___ RECORDS ___

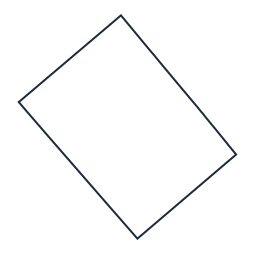 Preble, Ohio, United States of America (Albers equal-area conic projection), rotated 140°
{"feature_id": "52423323B89596948569542", "entity_name": "Preble", "entity_type": "district", "adm_level": 2, "iso_a3": "USA", "parent_name": "United States of America", "parent_adm1": "Ohio", "projection": "albers", "projection_center": [-84.757, 39.743], "detail": "fine", "context": "isolated", "style": "outline", "palette": "slate", "viewbox_px": 256, "rotation_deg": 140, "n_neighbors": 0, "source": "geoboundaries", "source_scale": "gbopen_adm2", "svg_char_len": 454}
<svg xmlns="http://www.w3.org/2000/svg" viewBox="0 0 256 256"><g transform="rotate(140 128 128)"><path d="M61.4,136.6L61.3,160.5L61.2,166.3L61.3,173.2L61.2,187.2L61.0,218.5L61.0,218.8L195.0,218.1L194.9,206.6L194.4,172.4L192.8,82.8L191.9,37.2L62.2,38.2L62.1,51.3L62.0,51.7L61.9,60.9L61.7,71.1L61.7,72.4L61.7,76.3L61.6,84.8L61.6,85.9L61.4,91.3L61.5,92.7L61.4,98.8L61.4,105.4L61.4,106.1L61.4,136.6Z" fill="none" stroke="#1e293b" stroke-width="2"/></g></svg>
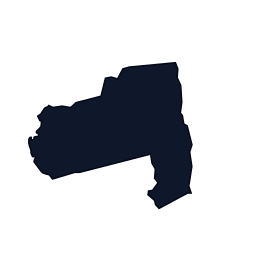 Hampton, South Carolina, United States of America, rotated 27°
{"feature_id": "52423323B13440849980241", "entity_name": "Hampton", "entity_type": "district", "adm_level": 2, "iso_a3": "USA", "parent_name": "United States of America", "parent_adm1": "South Carolina", "projection": "orthographic", "projection_center": [-81.257, 32.792], "detail": "fine", "context": "isolated", "style": "filled", "palette": "ink", "viewbox_px": 256, "rotation_deg": 27, "n_neighbors": 0, "source": "geoboundaries", "source_scale": "gbopen_adm2", "svg_char_len": 1343}
<svg xmlns="http://www.w3.org/2000/svg" viewBox="0 0 256 256"><g transform="rotate(27 128 128)"><path d="M47.2,143.9L47.1,144.4L47.0,144.9L46.8,145.4L46.5,145.8L44.8,148.0L44.2,152.2L44.0,155.0L42.2,158.4L42.4,158.7L46.3,161.5L46.8,161.4L46.9,161.1L47.0,160.8L47.2,160.7L47.4,160.6L47.7,160.8L49.7,165.8L49.8,166.7L48.8,170.0L48.2,171.7L48.0,172.1L48.0,172.4L48.5,173.8L50.5,173.9L51.8,174.8L52.0,175.5L51.6,176.1L49.0,178.2L48.6,178.5L48.8,180.0L49.3,180.4L49.2,180.7L48.0,182.2L47.4,182.4L47.1,182.3L46.7,181.8L46.2,180.3L45.8,180.2L45.2,180.7L44.8,181.2L44.7,183.0L46.6,186.7L48.7,189.1L50.9,191.1L51.8,192.2L53.1,194.5L55.4,196.5L56.0,196.7L56.8,196.6L57.7,195.6L58.1,195.7L58.7,195.9L58.9,196.3L59.0,198.3L59.5,200.7L70.4,206.1L72.7,206.7L76.0,206.2L78.4,205.6L79.2,205.5L79.5,205.6L83.9,207.7L100.7,191.7L105.1,189.4L160.0,141.0L165.5,148.6L171.0,152.1L174.5,160.7L179.7,163.2L178.1,172.5L174.9,174.8L176.1,178.4L184.5,180.4L187.4,183.8L192.2,185.5L201.5,172.1L205.0,167.0L210.7,158.9L213.8,157.3L208.4,152.0L207.4,148.6L202.3,133.2L193.8,121.3L192.6,113.9L179.8,99.3L175.8,99.0L170.7,92.1L167.8,90.9L164.2,80.6L155.6,66.1L148.9,60.8L145.6,52.8L140.6,48.3L101.5,73.1L96.6,77.6L96.4,89.0L90.0,90.2L85.3,93.9L89.5,111.9L70.3,128.9L67.6,135.8L59.2,138.5L51.8,143.8L47.2,143.9Z" fill="#0f172a" stroke="#020617" stroke-width="1.5"/></g></svg>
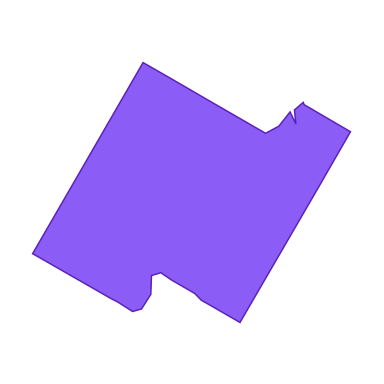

___

# YOUR GOAL
Copy the records above from the start through the line that contains "Hampton, South Carolina, United", including that line, and reproduce them character for character. Omit the pictures from your answer.

# FINAL RESULT
 Preble, Ohio, United States of America (Albers equal-area conic projection), rotated 140°
{"feature_id": "52423323B89596948569542", "entity_name": "Preble", "entity_type": "district", "adm_level": 2, "iso_a3": "USA", "parent_name": "United States of America", "parent_adm1": "Ohio", "projection": "albers", "projection_center": [-84.757, 39.743], "detail": "fine", "context": "isolated", "style": "outline", "palette": "slate", "viewbox_px": 256, "rotation_deg": 140, "n_neighbors": 0, "source": "geoboundaries", "source_scale": "gbopen_adm2", "svg_char_len": 454}
<svg xmlns="http://www.w3.org/2000/svg" viewBox="0 0 256 256"><g transform="rotate(140 128 128)"><path d="M61.4,136.6L61.3,160.5L61.2,166.3L61.3,173.2L61.2,187.2L61.0,218.5L61.0,218.8L195.0,218.1L194.9,206.6L194.4,172.4L192.8,82.8L191.9,37.2L62.2,38.2L62.1,51.3L62.0,51.7L61.9,60.9L61.7,71.1L61.7,72.4L61.7,76.3L61.6,84.8L61.6,85.9L61.4,91.3L61.5,92.7L61.4,98.8L61.4,105.4L61.4,106.1L61.4,136.6Z" fill="none" stroke="#1e293b" stroke-width="2"/></g></svg>
 Hampton, South Carolina, United States of America, rotated 27°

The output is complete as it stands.